Brummifahrer im Ausstand
Von Carmela Negrete
An diesem Montag wollen die Lkw-Fahrer in Spanien unbefristet in den Streik treten. Die Ankündigung weckte bei einigen im Land die Sorge, dass sich die Ereignisse vom März wiederholen könnten. Damals hatte ein 20tägiger Ausstand inklusive Straßenblockaden Engpässe nach sich gezogen. Allerdings scheint die Situation jetzt eine andere zu sein. Zum Streik aufgerufen hat eine »Plattform zur Verteidigung der Speditionsbranche«, die nur eine Minderheit mittlerer und kleiner Unternehmen sowie selbstständiger Lkw-Fahrer vertritt. Die größeren Berufsverbände und Gewerkschaften haben sich dem Aufruf nicht angeschlossen.
Zuvor hatten laut der Tageszeitung El País am 5. November 86 Prozent der befragten Provinzdelegierten der Plattform für die Aufnahme des unbefristeten Ausstandes gestimmt. Die Plattform fordert die Anwendung eines eigentlich im August in Kraft getretenen Gesetzes sowie mehr Kontrollen seitens der Arbeitsinspektion. Die neue Norm war nach dem Streik im März zwischen dem größten Speditionsverband CNTC und dem Transportministerium ausgehandelt worden. Sie soll garantieren, dass Unternehmen nicht mit Verlusten arbeiten, was bei Lieferungen für große Händler passieren kann, mit denen vertraglich ein Fixpreis festgelegt wurde.
Zudem wurden nach den Protesten im März umfangreiche Hilfen für die Speditionsbranche festgelegt. So sieht ein entsprechendes Dekret direkte Zahlungen von insgesamt rund 450 Millionen Euro vor, hinzu kommen Nothilfen für die Unternehmen in Höhe von einer Milliarde Euro.
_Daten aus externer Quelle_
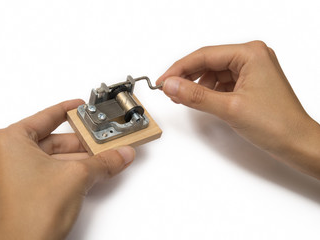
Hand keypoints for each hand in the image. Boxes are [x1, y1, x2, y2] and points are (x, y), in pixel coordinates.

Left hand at [0, 100, 134, 239]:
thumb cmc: (32, 216)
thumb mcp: (77, 177)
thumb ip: (104, 162)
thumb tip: (121, 154)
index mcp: (8, 142)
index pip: (46, 117)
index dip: (67, 110)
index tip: (80, 107)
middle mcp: (1, 156)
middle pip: (49, 140)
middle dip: (79, 142)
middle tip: (100, 139)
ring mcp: (5, 176)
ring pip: (48, 159)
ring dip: (75, 159)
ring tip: (100, 157)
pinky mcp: (13, 192)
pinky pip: (43, 173)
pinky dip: (64, 172)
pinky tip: (86, 172)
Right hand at [157, 41, 319, 178]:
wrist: (297, 144)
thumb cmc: (276, 124)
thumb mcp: (229, 108)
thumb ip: (196, 95)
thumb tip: (170, 85)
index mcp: (250, 53)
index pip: (204, 56)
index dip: (179, 68)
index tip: (162, 81)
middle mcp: (252, 56)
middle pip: (208, 62)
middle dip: (187, 76)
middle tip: (169, 90)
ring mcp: (252, 69)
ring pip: (214, 72)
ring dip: (197, 84)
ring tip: (183, 97)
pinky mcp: (251, 82)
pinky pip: (223, 81)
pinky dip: (209, 90)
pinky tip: (201, 100)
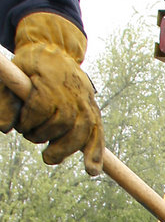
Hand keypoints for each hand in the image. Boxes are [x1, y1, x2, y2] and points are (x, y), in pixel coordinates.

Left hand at [0, 12, 103, 175]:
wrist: (56, 51)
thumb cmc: (30, 66)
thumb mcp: (12, 77)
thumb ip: (5, 101)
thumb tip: (4, 128)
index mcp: (51, 80)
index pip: (42, 107)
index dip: (29, 120)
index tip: (20, 124)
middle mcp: (73, 92)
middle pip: (63, 123)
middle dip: (44, 135)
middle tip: (31, 137)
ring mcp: (86, 103)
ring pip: (81, 132)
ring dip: (65, 149)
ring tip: (49, 157)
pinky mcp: (93, 111)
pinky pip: (98, 135)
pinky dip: (95, 153)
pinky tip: (92, 170)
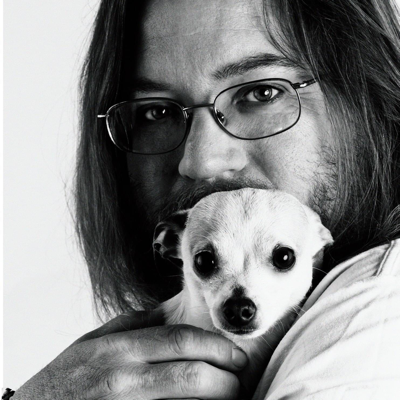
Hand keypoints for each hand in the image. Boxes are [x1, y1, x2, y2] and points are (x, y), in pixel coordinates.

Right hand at [13, 310, 247, 398]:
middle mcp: (122, 378)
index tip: (235, 354)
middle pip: (188, 374)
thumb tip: (175, 310)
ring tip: (229, 395)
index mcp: (118, 348)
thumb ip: (136, 324)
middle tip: (239, 377)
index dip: (214, 346)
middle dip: (224, 378)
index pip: (178, 340)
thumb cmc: (68, 375)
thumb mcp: (96, 340)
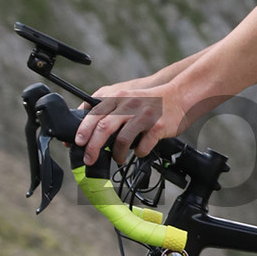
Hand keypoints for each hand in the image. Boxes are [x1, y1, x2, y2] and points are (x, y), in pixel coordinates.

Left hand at [76, 72, 194, 166]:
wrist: (180, 96)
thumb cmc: (150, 102)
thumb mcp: (127, 99)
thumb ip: (109, 110)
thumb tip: (88, 131)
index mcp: (117, 98)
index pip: (93, 113)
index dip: (82, 130)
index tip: (76, 144)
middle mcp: (128, 105)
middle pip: (103, 127)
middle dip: (93, 147)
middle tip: (89, 159)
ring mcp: (143, 115)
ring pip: (122, 140)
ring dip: (117, 154)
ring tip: (118, 159)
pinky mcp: (157, 126)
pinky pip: (143, 146)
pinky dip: (139, 153)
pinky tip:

Bis Ende des Jahres subventioniert der spanische Staat die Spediteure mit einem Rabatt auf Kraftstoff, der bei 20 Cent pro Liter liegt.
Mehrere Unternehmen klagen jedoch, dass die Hilfen angesichts der schlechten Wirtschaftslage nicht ausreichten. So zitierte El País den Vorsitzenden der Plattform, Manuel Hernández, vor einer Woche mit der Aussage, die Kosten für die Spediteure seien in diesem Jahr bereits um 30 Prozent gestiegen. Das führe dazu, dass sich jeden Tag Tragödien abspielten – »es gibt sogar Fälle von Selbstmord«. Transportministerin Raquel Sánchez vom sozialdemokratischen PSOE bezeichnete den Streikaufruf hingegen als »sinnlos« und erklärte, die Regierung habe »alle Verpflichtungen erfüllt«. Auch der größte Unternehmerverband im Speditionswesen, der Spanische Verband für Güterverkehr (CETM), lehnt den Ausstand ab, da er zu weiteren Engpässen und Preissteigerungen führen könne.
Kritiker des Protests vermuten ohnehin eine andere Motivation bei den Protestierenden. Bereits im März hatten Gerüchte die Runde gemacht, den Streikenden gehe es in erster Linie darum, die Regierungskoalition in Madrid zu schwächen – obwohl deren zuständige Politiker die Notwendigkeit anerkannten, den Lkw-Fahrern sowie kleinen und mittleren Speditionsunternehmen unter die Arme zu greifen. Äußerungen des damaligen Plattform-Sprechers José Fernández, hinter US-Präsident Joseph Biden stehe der »satanische Zionismus«, nährten die Vermutung. Auch der derzeitige Vorsitzende Hernández soll laut dem Onlineportal El Plural Verbindungen zu Ultrarechten haben. Die extrem rechte Partei Vox unterstützt die Proteste.